*SHORT TASK:*
Reproduce the data word for word, starting with the line that contains "Name the event on" and continuing to the end of the data. Leave out the pictures.

*RECORDS FOR PROCESSING:*
* * * *
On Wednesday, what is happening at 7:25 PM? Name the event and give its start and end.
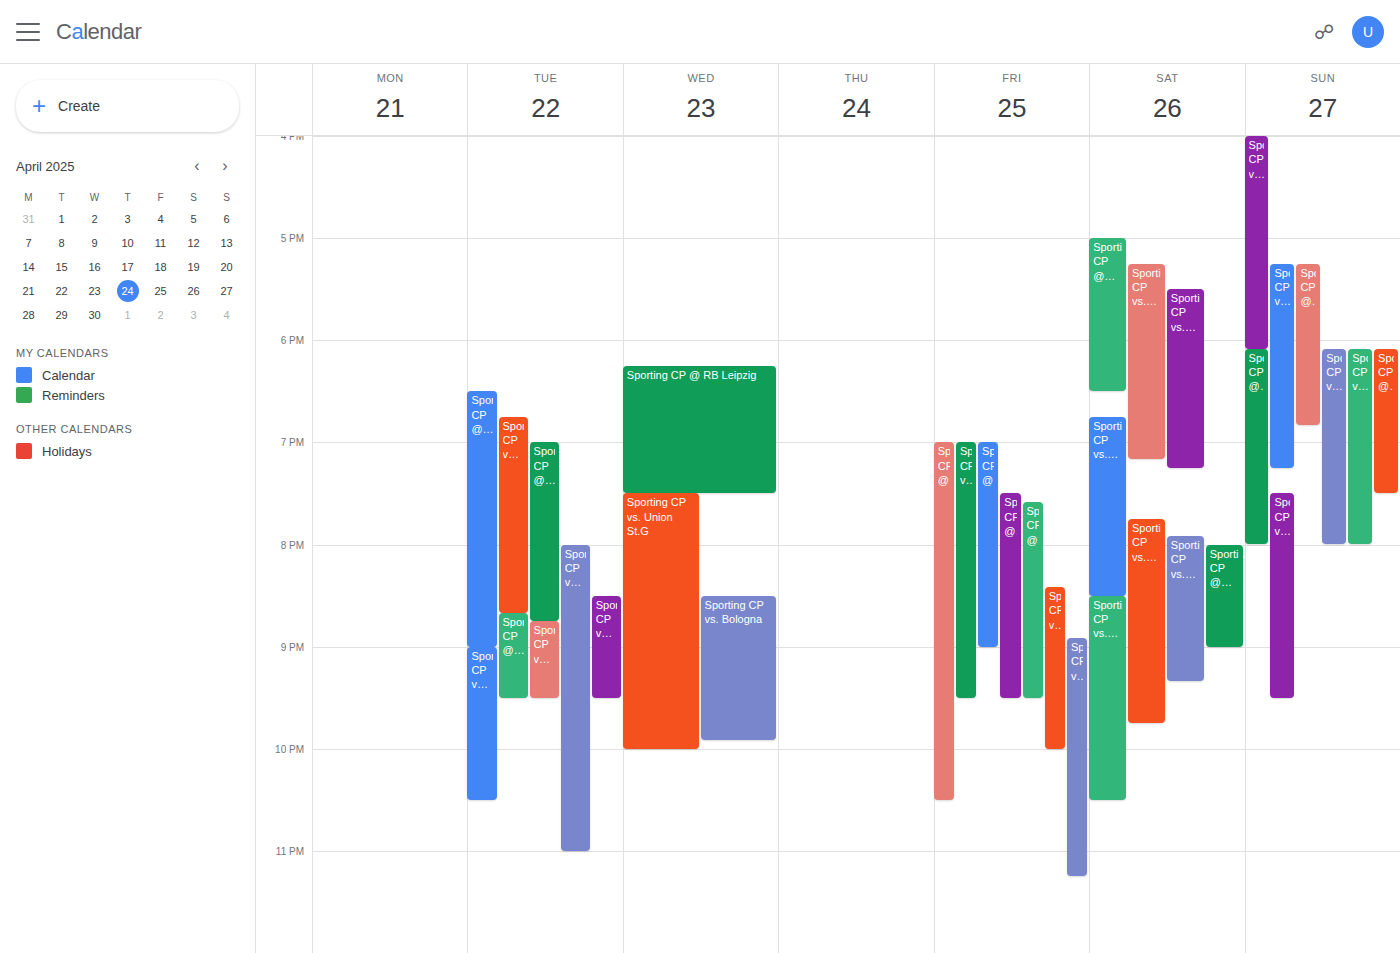
"Sporting CP @ RB Leipzig", 6:15 PM to 7:30 PM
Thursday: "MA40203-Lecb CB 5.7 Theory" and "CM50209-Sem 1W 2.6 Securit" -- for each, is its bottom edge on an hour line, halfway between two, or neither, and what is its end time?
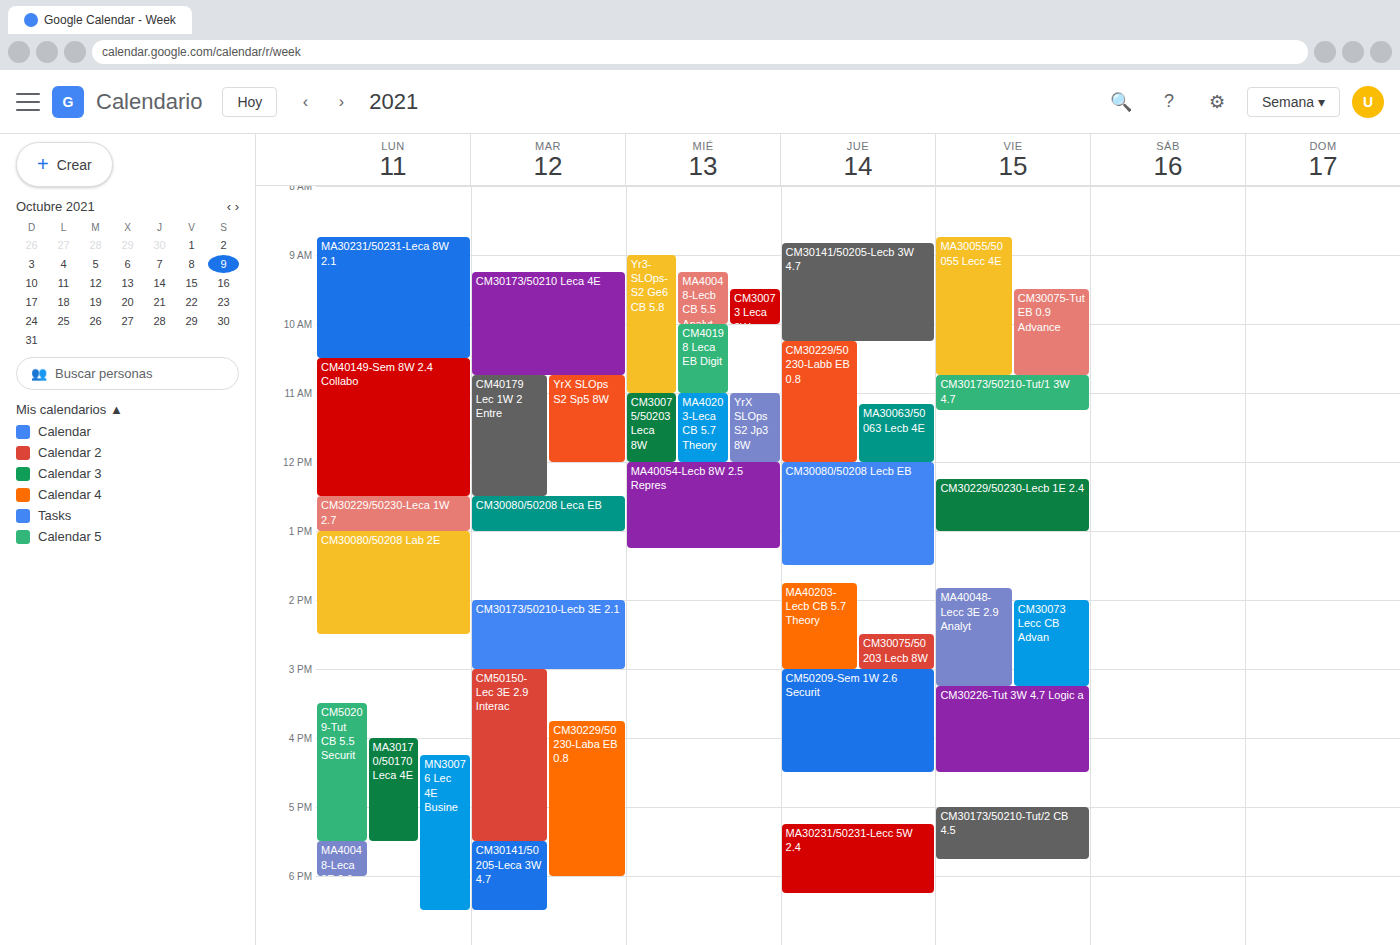
"MA40203-Lecb CB 5.7 Theory": 3:00 PM, exactly on the 3 PM line. "CM50209-Sem 1W 2.6 Securit": 4:30 PM, halfway between the 4 PM and 5 PM lines.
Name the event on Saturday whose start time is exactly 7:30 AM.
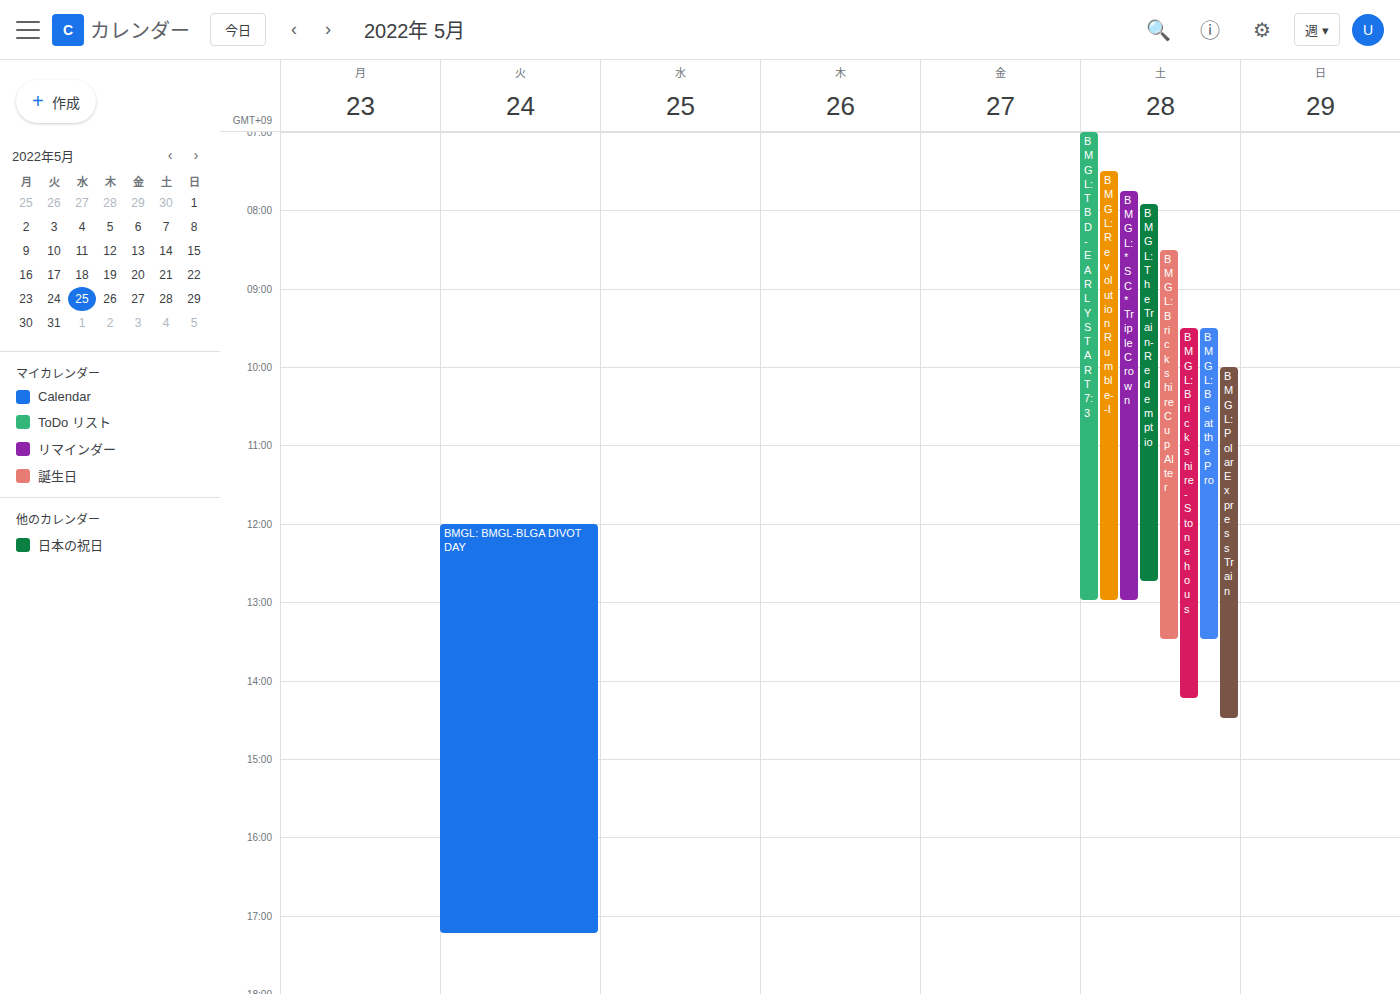
"BMGL: Revolution Rumble--I"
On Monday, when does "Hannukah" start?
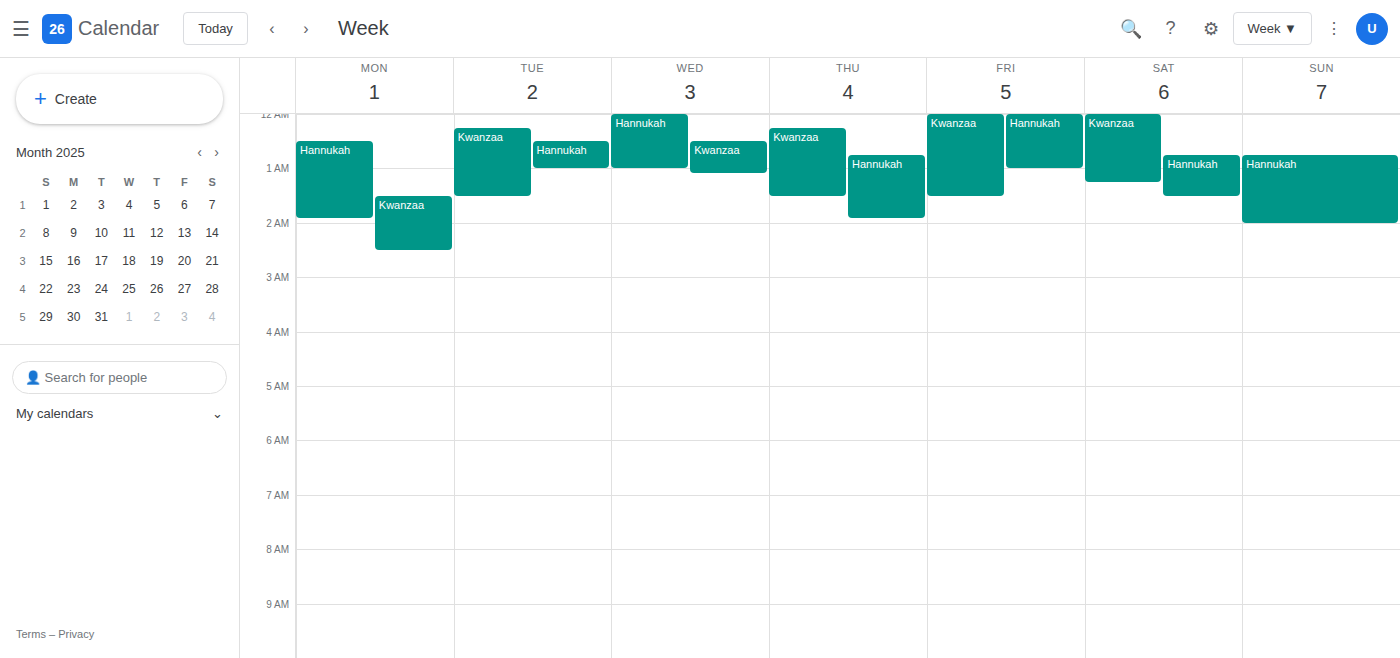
* * * *
*RESPONSE FOR THIS EXERCISE:*
Name the event on Saturday whose start time is exactly 7:30 AM.
"BMGL: Revolution Rumble--I"
On Monday, when does "Hannukah" start?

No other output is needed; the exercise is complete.